◆ **Task instructions**: Reproduce the stretch of the film review from "One of the most" through "set in action." word for word.

◆ **Page text**:
● ● ● ●
Writer and director David Russell (“The Fighter”) doesn’t cease to impress with his new Oscar-worthy film “Silver Linings Playbook,” which premieres Nov. 21. The film stars Bradley Cooper (“The Hangover”) as Pat, an overly aggressive man fresh out of the mental hospital on a mission to reroute his life. Alongside him, Jennifer Lawrence (“The Hunger Games”) plays Tiffany, a bold and outspoken young woman recovering from the abrupt loss of a loved one. The two rely on one another to maintain their separate therapeutic remedies, their encounters often yielding shocking outcomes and stressful conversations. If you didn’t think these actors could handle such serious roles, after witnessing this film that doubles as an artistic statement on psychological disorders, you’ll never see them again as just the attractive drunken idiot and the tough teen fighting for survival in a fantasy world.
One of the most dramatic scenes of the film centers on a highly dysfunctional group of frustrated people engaged in a tense argument that touches upon mental illness, gambling, sports and an irrational belief in superstition. It does all this while making the audience laugh momentarily, allowing us to release a shaky breath and feel relieved of a certain anxiety that lingers from the opening credits. The camera cuts across the room, following the action, sometimes highlighting background remarks and simultaneous disagreements. The scene seems to drag on for an unconventionally long period of time, but it doesn’t do that — it progresses. Storylines cross, emotions are heightened, twists begin to form and the final plan is set in action.
● ● ● ●
◆ **Given information**:
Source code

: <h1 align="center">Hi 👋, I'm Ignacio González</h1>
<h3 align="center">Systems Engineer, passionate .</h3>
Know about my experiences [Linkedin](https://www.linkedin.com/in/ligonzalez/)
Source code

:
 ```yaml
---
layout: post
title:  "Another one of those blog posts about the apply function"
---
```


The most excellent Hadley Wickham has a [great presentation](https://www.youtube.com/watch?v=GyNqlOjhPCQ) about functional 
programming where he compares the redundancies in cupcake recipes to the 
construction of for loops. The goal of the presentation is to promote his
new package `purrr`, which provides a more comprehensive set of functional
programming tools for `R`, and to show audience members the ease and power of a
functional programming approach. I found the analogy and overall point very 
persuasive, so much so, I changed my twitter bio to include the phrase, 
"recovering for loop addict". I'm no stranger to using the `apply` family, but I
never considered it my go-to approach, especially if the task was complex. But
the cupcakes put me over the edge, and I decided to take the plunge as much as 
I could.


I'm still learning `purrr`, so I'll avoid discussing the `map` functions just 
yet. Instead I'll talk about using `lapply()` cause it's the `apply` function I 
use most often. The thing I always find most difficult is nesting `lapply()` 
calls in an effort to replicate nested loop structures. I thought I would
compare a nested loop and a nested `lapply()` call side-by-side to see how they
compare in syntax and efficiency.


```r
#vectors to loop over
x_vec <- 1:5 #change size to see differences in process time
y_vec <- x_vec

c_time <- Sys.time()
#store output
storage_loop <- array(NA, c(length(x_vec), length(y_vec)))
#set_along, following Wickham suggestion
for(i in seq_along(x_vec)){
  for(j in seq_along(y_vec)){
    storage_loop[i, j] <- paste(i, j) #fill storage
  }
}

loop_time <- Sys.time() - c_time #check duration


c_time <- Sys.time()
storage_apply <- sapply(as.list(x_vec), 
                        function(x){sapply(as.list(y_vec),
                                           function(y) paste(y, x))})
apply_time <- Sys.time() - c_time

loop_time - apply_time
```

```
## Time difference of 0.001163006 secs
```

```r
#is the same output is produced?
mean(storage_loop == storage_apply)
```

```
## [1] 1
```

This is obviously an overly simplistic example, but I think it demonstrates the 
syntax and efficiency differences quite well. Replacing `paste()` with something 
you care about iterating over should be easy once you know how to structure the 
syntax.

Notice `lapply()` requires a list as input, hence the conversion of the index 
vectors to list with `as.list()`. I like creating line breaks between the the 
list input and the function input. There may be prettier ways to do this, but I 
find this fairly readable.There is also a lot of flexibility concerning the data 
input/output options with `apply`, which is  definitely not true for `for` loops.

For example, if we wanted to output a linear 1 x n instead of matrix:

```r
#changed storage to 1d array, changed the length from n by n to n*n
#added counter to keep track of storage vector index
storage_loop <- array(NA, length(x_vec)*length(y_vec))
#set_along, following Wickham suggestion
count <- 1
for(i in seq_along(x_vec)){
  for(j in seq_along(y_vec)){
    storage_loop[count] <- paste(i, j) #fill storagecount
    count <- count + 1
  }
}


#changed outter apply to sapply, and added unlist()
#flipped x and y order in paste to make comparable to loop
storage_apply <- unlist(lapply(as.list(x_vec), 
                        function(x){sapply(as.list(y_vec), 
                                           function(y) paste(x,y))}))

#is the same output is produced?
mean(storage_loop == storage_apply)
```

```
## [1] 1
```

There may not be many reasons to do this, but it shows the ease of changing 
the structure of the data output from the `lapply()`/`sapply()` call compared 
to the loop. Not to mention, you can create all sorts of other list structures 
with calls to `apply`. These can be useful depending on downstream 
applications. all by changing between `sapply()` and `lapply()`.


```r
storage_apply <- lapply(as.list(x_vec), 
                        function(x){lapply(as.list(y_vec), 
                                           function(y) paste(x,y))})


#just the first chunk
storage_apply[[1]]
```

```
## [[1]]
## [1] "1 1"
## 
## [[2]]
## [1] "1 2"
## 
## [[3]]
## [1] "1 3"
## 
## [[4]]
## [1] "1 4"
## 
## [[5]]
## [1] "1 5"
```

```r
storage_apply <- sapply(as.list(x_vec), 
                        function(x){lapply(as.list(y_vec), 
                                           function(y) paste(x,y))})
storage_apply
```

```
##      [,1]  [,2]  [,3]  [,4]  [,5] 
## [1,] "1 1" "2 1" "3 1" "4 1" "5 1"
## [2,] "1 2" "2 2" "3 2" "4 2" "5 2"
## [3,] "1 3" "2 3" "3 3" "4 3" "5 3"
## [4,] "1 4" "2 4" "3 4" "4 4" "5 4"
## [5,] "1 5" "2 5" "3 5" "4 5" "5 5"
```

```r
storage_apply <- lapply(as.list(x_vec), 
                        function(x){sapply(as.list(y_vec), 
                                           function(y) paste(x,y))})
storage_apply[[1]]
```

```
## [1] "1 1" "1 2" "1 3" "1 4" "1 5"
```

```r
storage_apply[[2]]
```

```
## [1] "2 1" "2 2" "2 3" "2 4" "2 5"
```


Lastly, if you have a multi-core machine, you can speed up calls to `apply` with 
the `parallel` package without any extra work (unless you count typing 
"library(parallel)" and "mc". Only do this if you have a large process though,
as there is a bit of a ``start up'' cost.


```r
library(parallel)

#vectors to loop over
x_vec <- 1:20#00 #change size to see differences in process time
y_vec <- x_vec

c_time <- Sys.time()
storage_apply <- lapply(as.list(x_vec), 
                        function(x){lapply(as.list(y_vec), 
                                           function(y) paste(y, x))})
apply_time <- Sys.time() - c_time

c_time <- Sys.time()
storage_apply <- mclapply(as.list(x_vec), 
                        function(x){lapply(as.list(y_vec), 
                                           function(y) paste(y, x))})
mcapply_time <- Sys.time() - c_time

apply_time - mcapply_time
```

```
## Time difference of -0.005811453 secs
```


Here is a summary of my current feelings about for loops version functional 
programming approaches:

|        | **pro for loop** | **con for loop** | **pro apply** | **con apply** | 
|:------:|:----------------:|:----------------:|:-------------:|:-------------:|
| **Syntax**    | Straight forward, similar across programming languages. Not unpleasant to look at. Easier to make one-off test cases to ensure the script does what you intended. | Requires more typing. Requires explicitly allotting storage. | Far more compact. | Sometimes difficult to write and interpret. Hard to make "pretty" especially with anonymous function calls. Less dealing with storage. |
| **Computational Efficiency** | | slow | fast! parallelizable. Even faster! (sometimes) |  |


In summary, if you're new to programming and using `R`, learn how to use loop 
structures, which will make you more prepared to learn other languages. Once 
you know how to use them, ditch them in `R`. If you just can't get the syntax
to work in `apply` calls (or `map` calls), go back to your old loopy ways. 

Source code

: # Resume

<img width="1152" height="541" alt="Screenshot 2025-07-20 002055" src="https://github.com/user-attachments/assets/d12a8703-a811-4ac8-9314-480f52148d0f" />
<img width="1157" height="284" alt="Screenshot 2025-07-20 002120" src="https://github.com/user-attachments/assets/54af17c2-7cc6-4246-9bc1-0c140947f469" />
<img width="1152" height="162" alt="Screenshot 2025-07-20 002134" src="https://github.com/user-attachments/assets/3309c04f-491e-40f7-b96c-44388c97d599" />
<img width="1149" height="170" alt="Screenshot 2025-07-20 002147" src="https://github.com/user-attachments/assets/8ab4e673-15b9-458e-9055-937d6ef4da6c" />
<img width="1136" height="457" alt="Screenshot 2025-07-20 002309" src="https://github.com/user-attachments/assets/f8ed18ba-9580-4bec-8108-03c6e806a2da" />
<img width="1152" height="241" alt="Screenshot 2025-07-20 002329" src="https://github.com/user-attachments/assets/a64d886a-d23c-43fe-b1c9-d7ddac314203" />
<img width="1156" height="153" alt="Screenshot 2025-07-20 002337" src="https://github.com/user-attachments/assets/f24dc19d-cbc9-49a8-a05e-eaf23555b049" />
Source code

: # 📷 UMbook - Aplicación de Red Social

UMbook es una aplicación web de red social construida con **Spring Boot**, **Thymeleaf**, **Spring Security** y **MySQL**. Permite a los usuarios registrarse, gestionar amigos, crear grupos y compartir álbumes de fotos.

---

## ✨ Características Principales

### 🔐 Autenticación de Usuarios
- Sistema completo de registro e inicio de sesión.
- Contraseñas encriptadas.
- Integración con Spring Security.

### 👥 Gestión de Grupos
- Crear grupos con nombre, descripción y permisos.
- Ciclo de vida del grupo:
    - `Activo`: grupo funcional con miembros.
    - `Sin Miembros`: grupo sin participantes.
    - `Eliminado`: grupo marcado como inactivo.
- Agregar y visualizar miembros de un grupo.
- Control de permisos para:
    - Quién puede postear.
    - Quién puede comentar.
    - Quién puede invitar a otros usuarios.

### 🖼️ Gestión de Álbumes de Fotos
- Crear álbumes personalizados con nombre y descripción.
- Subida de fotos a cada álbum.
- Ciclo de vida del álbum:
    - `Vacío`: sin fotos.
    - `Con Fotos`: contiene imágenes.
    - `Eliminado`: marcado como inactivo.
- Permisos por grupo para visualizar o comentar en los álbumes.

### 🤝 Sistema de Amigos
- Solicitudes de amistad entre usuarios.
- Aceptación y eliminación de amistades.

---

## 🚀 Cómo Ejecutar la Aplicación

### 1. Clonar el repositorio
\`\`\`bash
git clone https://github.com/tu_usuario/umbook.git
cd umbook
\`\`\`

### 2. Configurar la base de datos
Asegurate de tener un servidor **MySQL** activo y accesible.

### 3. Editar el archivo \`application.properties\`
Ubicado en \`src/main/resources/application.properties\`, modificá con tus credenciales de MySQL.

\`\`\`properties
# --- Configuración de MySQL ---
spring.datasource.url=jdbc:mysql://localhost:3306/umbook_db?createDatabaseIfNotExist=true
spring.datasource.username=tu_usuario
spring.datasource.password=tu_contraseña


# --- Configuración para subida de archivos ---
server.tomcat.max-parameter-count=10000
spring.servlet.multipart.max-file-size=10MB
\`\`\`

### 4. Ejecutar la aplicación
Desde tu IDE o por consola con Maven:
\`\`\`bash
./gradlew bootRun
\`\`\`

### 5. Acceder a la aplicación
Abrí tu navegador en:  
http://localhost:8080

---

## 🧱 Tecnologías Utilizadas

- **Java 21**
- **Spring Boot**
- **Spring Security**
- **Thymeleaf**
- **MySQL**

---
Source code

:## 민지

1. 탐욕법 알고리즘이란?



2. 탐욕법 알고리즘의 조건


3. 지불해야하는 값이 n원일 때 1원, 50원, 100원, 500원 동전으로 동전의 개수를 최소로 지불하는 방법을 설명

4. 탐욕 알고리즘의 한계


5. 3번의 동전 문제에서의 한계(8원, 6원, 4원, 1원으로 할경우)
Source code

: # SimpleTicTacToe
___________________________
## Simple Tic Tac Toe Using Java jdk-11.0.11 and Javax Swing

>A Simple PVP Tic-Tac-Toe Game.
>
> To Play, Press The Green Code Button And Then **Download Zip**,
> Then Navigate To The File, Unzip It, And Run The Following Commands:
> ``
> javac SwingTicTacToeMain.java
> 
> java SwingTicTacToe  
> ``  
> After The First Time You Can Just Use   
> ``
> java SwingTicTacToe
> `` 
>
● ● ● ●
◆ **Output below**:
One of the most dramatic scenes of the film centers on a highly dysfunctional group of frustrated people engaged in a tense argument that touches upon mental illness, gambling, sports and an irrational belief in superstition. It does all this while making the audience laugh momentarily, allowing us to release a shaky breath and feel relieved of a certain anxiety that lingers from the opening credits. The camera cuts across the room, following the action, sometimes highlighting background remarks and simultaneous disagreements. The scene seems to drag on for an unconventionally long period of time, but it doesn’t do that — it progresses. Storylines cross, emotions are heightened, twists begin to form and the final plan is set in action.